PISCATAWAY, N.J., NOV. 20 -- This was not what Rick Barnes had in mind.

George Mason's rookie basketball coach made his debut tonight in the first round of the Big Apple NIT with dreams of an upset over a Big East team that would draw his school some national attention.

Instead, Seton Hall grabbed the early season spotlight, blitzing the Patriots, 26-9, during one late stretch before walking away with an 85-63 victory before 2,400 in the Rutgers Athletic Center.

"Our kids are just bigger and stronger than their kids," said Seton Hall Coach P.J. Carlesimo. "In the first half we didn't take advantage of that very well. In the second half, we did."

Each team opened the season without a key player. George Mason was without senior point guard Amp Davis, left home because of academic troubles. Seton Hall played without Mark Bryant, its leading rebounder and second-leading scorer last season. Bryant was suspended for one game by the NCAA because he allowed an agent to pay transportation and lodging for him during a meeting with that agent.

As good as Bryant is, the Patriots probably suffered more without Davis, who lost 30 pounds during the offseason to become the point guard Barnes wants. The two men who replaced Davis, Steve Smith and Darin Satterwaithe, shot a combined two for nine from the field and turned the ball over eight times. In all, George Mason turned the ball over 22 times and never looked comfortable on offense.

The Patriots got 46 of their points from juniors Earl Moore (24) and Kenny Sanders. Sanders had 17 of his points in the first half, bringing his team back into the game after the Pirates took a 9-0 lead. But in the second half, with Seton Hall fronting him, Sanders struggled and so did his team, which finished the game shooting just 37 percent from the field.

"We just never got into the kind of offense we like to run," Barnes said. "We got off to a bad start, which was understandable because we were tight. But after that, we got back in the game and I thought we could stay with them. But our shot selection really hurt us in the second half."

Carlesimo played 13 men before the game was over and had four players in double figures, led by Daryll Walker with 20 points, Martin Salley with 18 and James Major with 15. The fourth man in double figures was sophomore reserve Nick Katsikis, who hit his first four shots, three of them three-pointers, the last to give the Pirates a 41-30 lead at the halftime buzzer.

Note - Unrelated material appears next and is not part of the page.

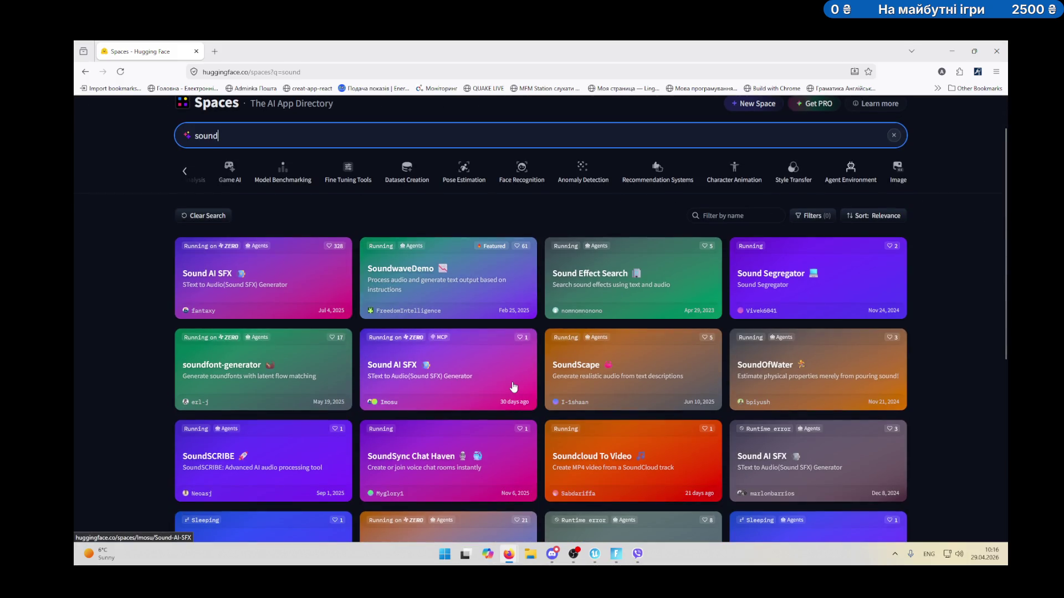
scroll(514, 390, down, 1)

That deficit was particularly discouraging for the Patriots considering the way they got back into the game after their horrendous start. Barnes had to call time out 77 seconds after the tipoff to calm his rattled team down. He did just that and when Moore hit two free throws with 4:32 left, George Mason led by 26-25. As it turned out, that was the Patriots' only lead of the game.

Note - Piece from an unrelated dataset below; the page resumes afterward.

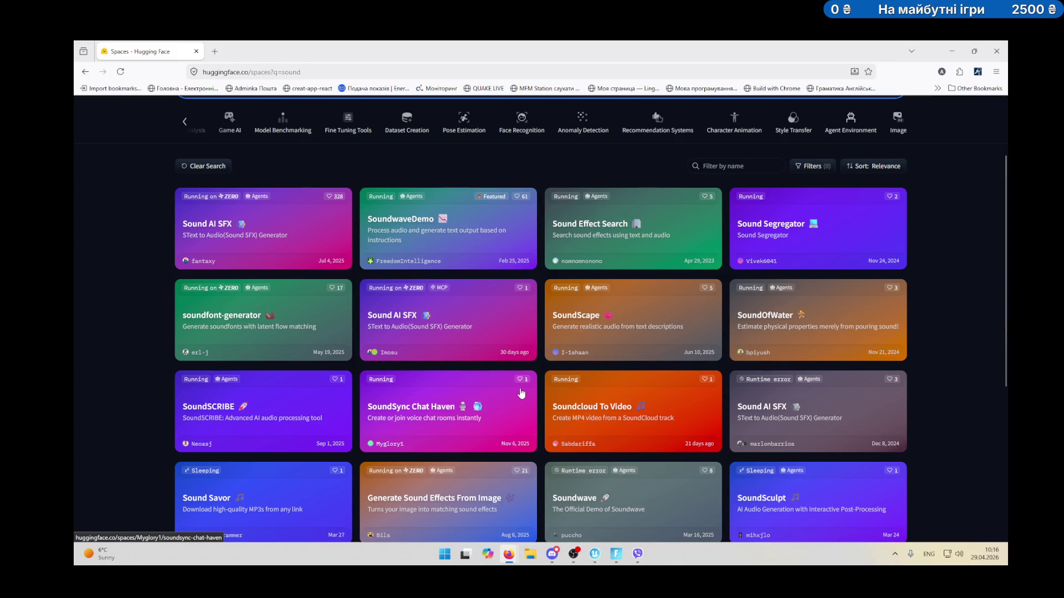
scroll(539, 393, down, 1)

"After the way we started, we just got sloppy," said Major. "We knew they would make some kind of run, but we also knew that if we kept putting the ball inside, sooner or later we would wear them down."

Smith's three-pointer had brought George Mason back to within 56-50 with 12 minutes left. Carlesimo called time at that stage and, after Mason had one chance to cut the lead to four, Katsikis hit two straight three-pointers to push the margin to 12. It just built from there.

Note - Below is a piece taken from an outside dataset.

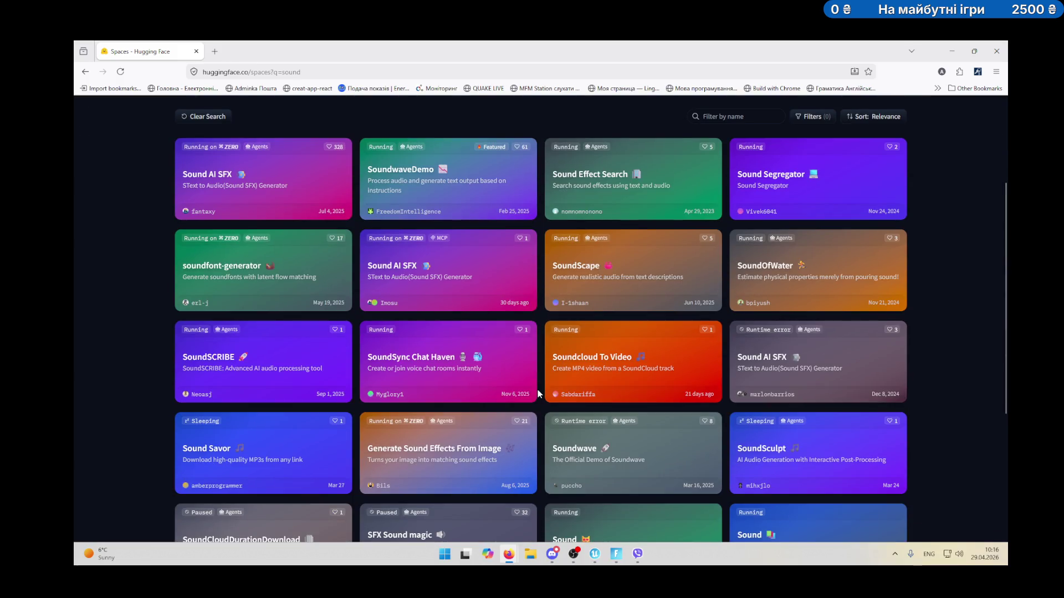
scroll(538, 390, down, 1)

"They did a really good job to get back into the game," Carlesimo said. " . . . I think, finally, towards the end, we did what we wanted to do -- go inside -- and got some baskets."

Carlesimo was able to get some minutes for his 5-foot-3 junior college miniguard, Leland (Pookey) Wigington and, although he didn't score, Wigington delighted the crowd with several slick passes, finishing with six assists in 15 minutes.

For the Patriots, there was no such joy. They had pointed to this game ever since Barnes took over this spring and the decisiveness of the defeat shocked them.

"To work so hard and get beat by so many points is pathetic," Sanders said. "The first half we hung in there, but in the second I couldn't get the ball where I wanted to and our whole offense stopped executing. All I can say is that I hope we learn from this."

What the Patriots learned tonight is that the Big East's reputation is well-deserved. Seton Hall is a good, tough, experienced team. And they learned that there is a long season -- and a lot of work -- ahead.